### [Problem to solve]
Look through the material below. Copy each line that contains the string "руководством".

### [Provided material]
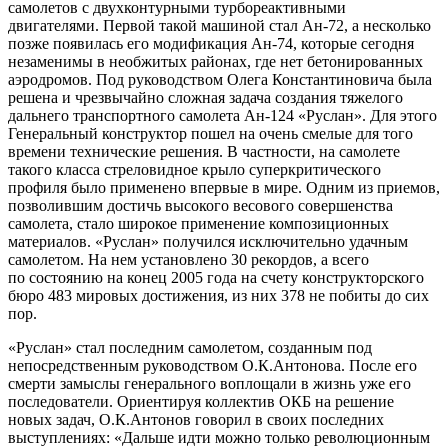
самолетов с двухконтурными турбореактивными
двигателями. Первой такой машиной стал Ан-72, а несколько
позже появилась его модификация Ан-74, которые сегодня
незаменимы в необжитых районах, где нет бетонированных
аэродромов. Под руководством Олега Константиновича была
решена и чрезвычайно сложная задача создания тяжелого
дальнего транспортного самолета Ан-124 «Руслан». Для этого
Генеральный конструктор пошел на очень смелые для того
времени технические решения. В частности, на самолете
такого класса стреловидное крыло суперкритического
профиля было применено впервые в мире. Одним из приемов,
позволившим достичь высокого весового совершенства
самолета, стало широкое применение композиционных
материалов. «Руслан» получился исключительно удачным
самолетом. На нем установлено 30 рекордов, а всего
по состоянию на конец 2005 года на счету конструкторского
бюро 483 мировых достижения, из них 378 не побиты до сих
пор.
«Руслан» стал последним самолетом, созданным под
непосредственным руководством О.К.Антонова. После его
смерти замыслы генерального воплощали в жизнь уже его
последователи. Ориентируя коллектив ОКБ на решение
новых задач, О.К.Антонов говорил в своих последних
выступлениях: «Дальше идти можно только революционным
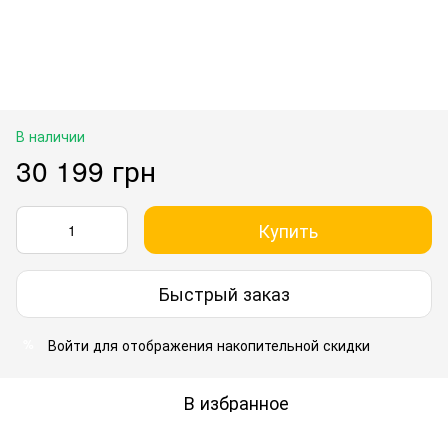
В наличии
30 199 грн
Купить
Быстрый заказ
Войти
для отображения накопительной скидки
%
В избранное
==
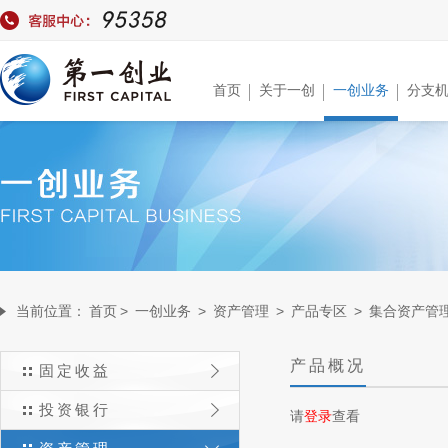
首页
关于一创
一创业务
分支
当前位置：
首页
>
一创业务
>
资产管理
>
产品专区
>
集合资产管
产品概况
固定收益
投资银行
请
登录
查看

### [Answer to the exercise]
аэродромов. Под руководством Олега Константиновича была
непосредственным руководством О.К.Антонова. После его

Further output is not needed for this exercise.